April 25, 2007
BLACKSBURG, Va. — Seung-Hui Cho appears to have been a truly indiscriminate killer who randomly targeted his 32 victims at Virginia Tech for dark reasons investigators now say they may never divine.
"We haven't been able to determine what precipitated the event," Col. W. Steven Flaherty, superintendent of Virginia State Police, told reporters yesterday, 10 days into his investigation.
Investigators said they have found no motive for the attack, despite scrutinizing a trailer-load of evidence — 500 pieces from Norris Hall alone — interviewing hundreds of people and trying to decipher a long and rambling videotaped and written confession that Cho mailed to NBC News.
Flaherty also said his investigators have found no links between Cho and any of his victims, even after reviewing the South Korean immigrant's e-mail and phone records and those of Emily Jane Hilscher, Cho's first victim.
"We may never make the link, if indeed there is one," Flaherty said. "At this particular point in time, we don't have a motive. We have sat down at night and talked about many, many potential motives. But there's no one motive we're certain of."
In a news conference that offered the most detailed police account yet, investigators said Cho murdered two students with two 9 mm shots at West Ambler Johnston Hall before killing 30 students and faculty members in Norris Hall on April 16. The Norris Hall rampage lasted nine minutes, police revealed.
The massacre ended with Cho firing a bullet into his skull as he heard police racing up the stairs of Norris Hall to confront him. Cho, 23, had chained and locked all three public entrances into the academic building to trap students and teachers inside, investigators said.
The locks also slowed police, who had to blast them open with shotguns, but officers apparently arrived in time to save some lives: They found live ammo near Cho's corpse.
Among the new findings announced during yesterday's news conference:
Witnesses saw Cho outside an entrance to West Ambler Johnston before 7 a.m., and he appeared to be waiting. However, campus Police Chief Wendell Flinchum said Cho apparently did not know Hilscher and did not follow her into the dorm when she arrived about 7 a.m.
Cho had nothing to do with two bomb threats sent to Tech in the three weeks before the attack. Still, a bomb-threat note was found near his body, and he is believed to have written it.
Cho had a class at Norris Hall this semester, but that class was not scheduled to be held April 16. None of the five faculty members killed were his teachers. Investigators do not know when Cho last attended any class.
In the weeks before the attack, Cho practiced his marksmanship at a couple of shooting ranges in the area.
Cho shot each of his victims at West Ambler Johnston once. At Norris, using the 9 mm Glock pistol and a .22-caliber Walther P22, he fired more than 170 rounds.

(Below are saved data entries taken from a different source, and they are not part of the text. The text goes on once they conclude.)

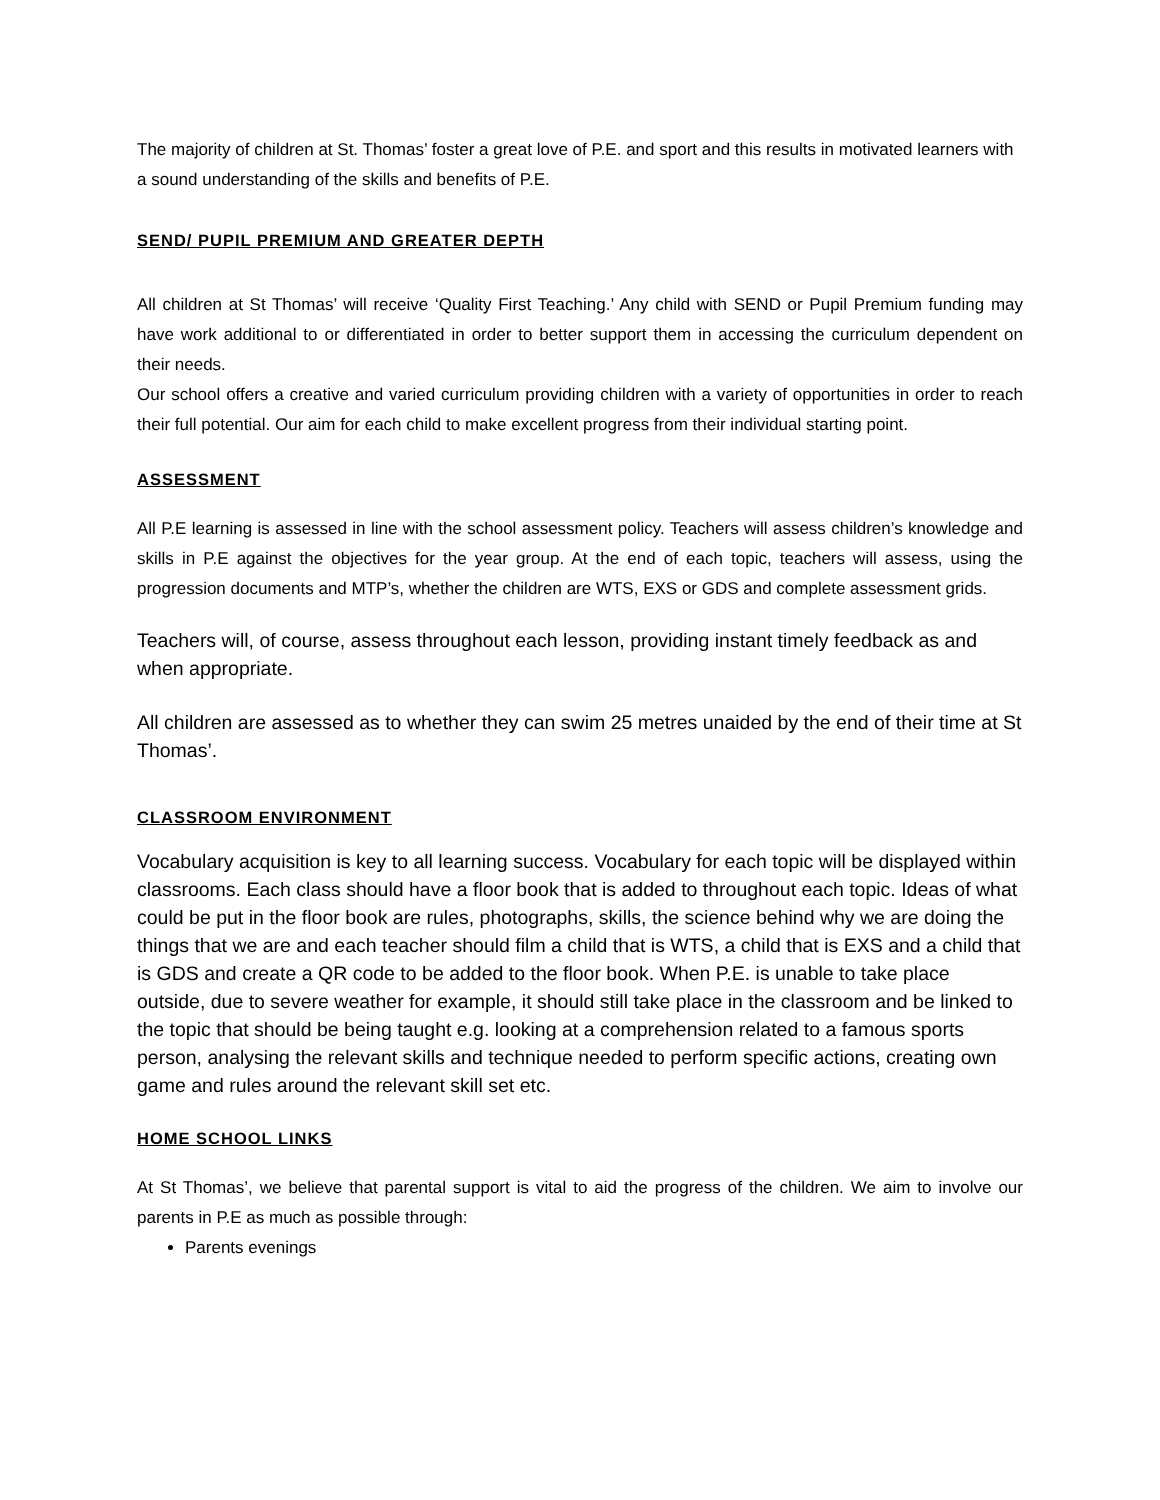The majority of children at St. Thomas’ foster a great love of P.E. and sport and this results in motivated learners with a sound understanding of the skills and benefits of P.E.
SEND/ PUPIL PREMIUM AND GREATER DEPTH
All children at St Thomas’ will receive ‘Quality First Teaching.’ Any child with SEND or Pupil Premium funding may have work additional to or differentiated in order to better support them in accessing the curriculum dependent on their needs.
Our school offers a creative and varied curriculum providing children with a variety of opportunities in order to reach their full potential. Our aim for each child to make excellent progress from their individual starting point.
ASSESSMENT
All P.E learning is assessed in line with the school assessment policy. Teachers will assess children’s knowledge and skills in P.E against the objectives for the year group. At the end of each topic, teachers will assess, using the progression documents and MTP’s, whether the children are WTS, EXS or GDS and complete assessment grids.
Teachers will, of course, assess throughout each lesson, providing instant timely feedback as and when appropriate.
All children are assessed as to whether they can swim 25 metres unaided by the end of their time at St Thomas’.
CLASSROOM ENVIRONMENT
Vocabulary acquisition is key to all learning success. Vocabulary for each topic will be displayed within classrooms. Each class should have a floor book that is added to throughout each topic. Ideas of what could be put in the floor book are rules, photographs, skills, the science behind why we are doing the things that we are and each teacher should film a child that is WTS, a child that is EXS and a child that is GDS and create a QR code to be added to the floor book. When P.E. is unable to take place outside, due to severe weather for example, it should still take place in the classroom and be linked to the topic that should be being taught e.g. looking at a comprehension related to a famous sports person, analysing the relevant skills and technique needed to perform specific actions, creating own game and rules around the relevant skill set etc.
HOME SCHOOL LINKS
At St Thomas’, we believe that parental support is vital to aid the progress of the children. We aim to involve our parents in P.E as much as possible through:
Parents evenings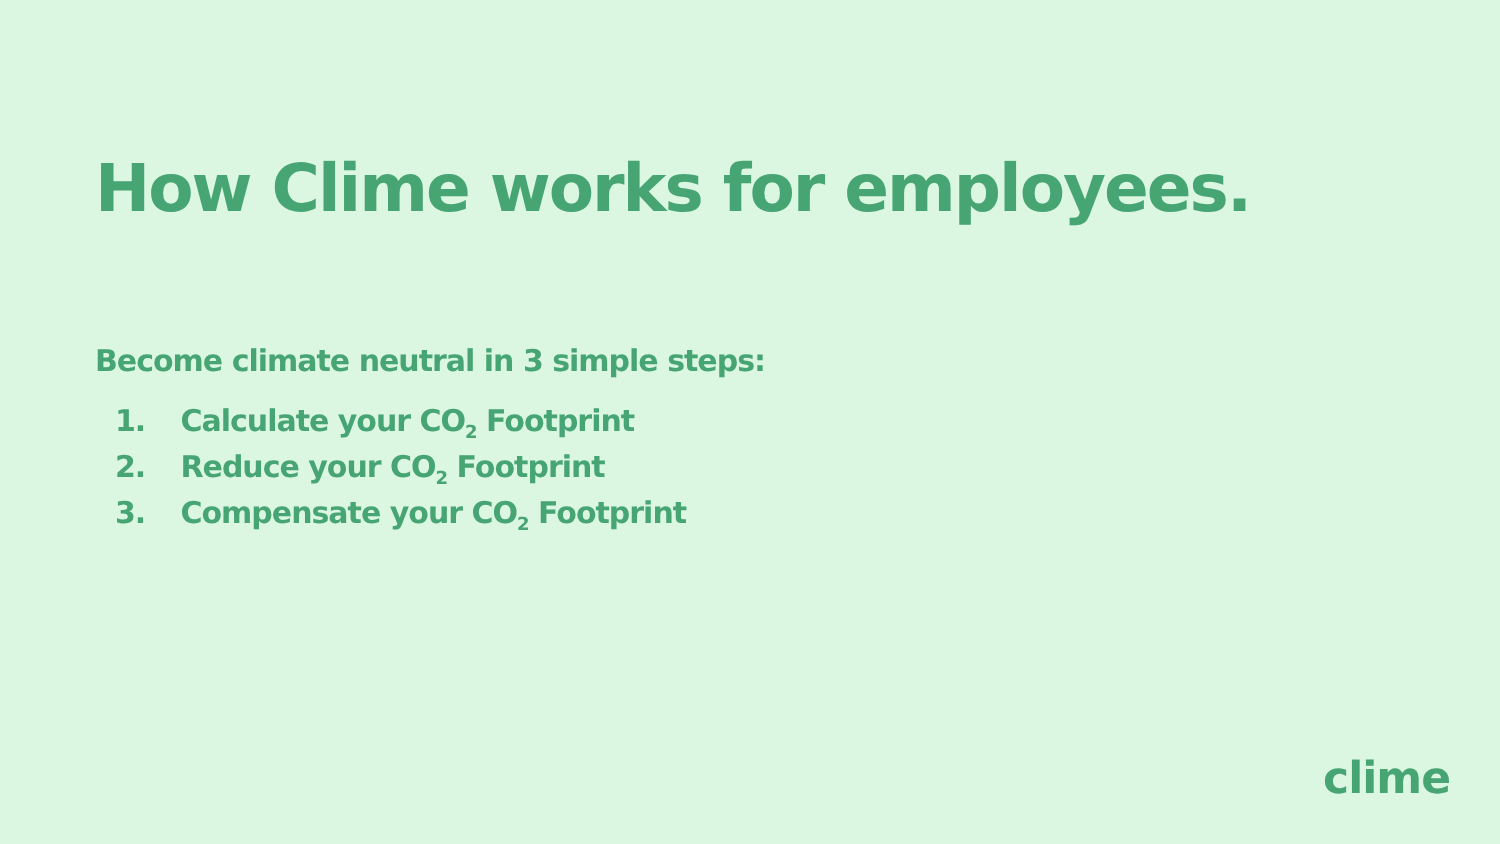How Clime works for employees.
Become climate neutral in 3 simple steps:
1. Calculate your CO<sub>2</sub> Footprint
2. Reduce your CO<sub>2</sub> Footprint
3. Compensate your CO<sub>2</sub> Footprint
clime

Cho prepared his angry manifesto of video recordings, pictures and an 1,800-word document sometime before the April 16 killings.
Searches of the killer's dorm room and sections of the campus this week were part of a comprehensive effort to uncover possible new evidence. Flaherty said there was no specific reason for the searches, and more may be conducted, as the investigation is expected to continue for several months.
Those who knew Cho, an English major from Centreville, described him as a nearly mute loner who avoided conversation, made no friends during his four years at Tech and spent hours in his room, alone, downloading music onto his computer.
Cho first came to the attention of Tech officials in late 2005, when two female students complained that he had made unwanted contact. One student said Cho approached her in person; the other student reported she was contacted by e-mail.
He was committed to a psychiatric facility as a danger to himself and others but was released the following day after a justice ordered him to undergo outpatient treatment. There is no evidence that he received the court-ordered treatment.
In early February, Cho bought the .22-caliber handgun; he bought the 9 mm in March. He bought ammunition clips, but not ammunition, on eBay. He also bought chains and locks at area stores.
During yesterday's on-campus news conference — the last investigators plan to hold — Flinchum again recalled the carnage at Norris Hall as "the most horrific scene ever encountered" in his career. He said the death toll could have been higher, but two medics who accompanied police into the building started treating the wounded immediately.
"There's no telling how many lives they saved that morning," Flinchum said.
Also on campus last night, the College of Engineering held a memorial service at Cassell Coliseum for the 14 victims from its department. About 500 people turned out to hear tributes to the students and professors who were killed.
"We need to give an unflinching acknowledgement of our grief," said Richard Benson, the college's dean. "We're sad today, and we'll be sad for a long time."
But Benson said that the support given to the Virginia Tech family from around the world has helped diminish that sorrow. "The world is filled with kind and caring people," he said.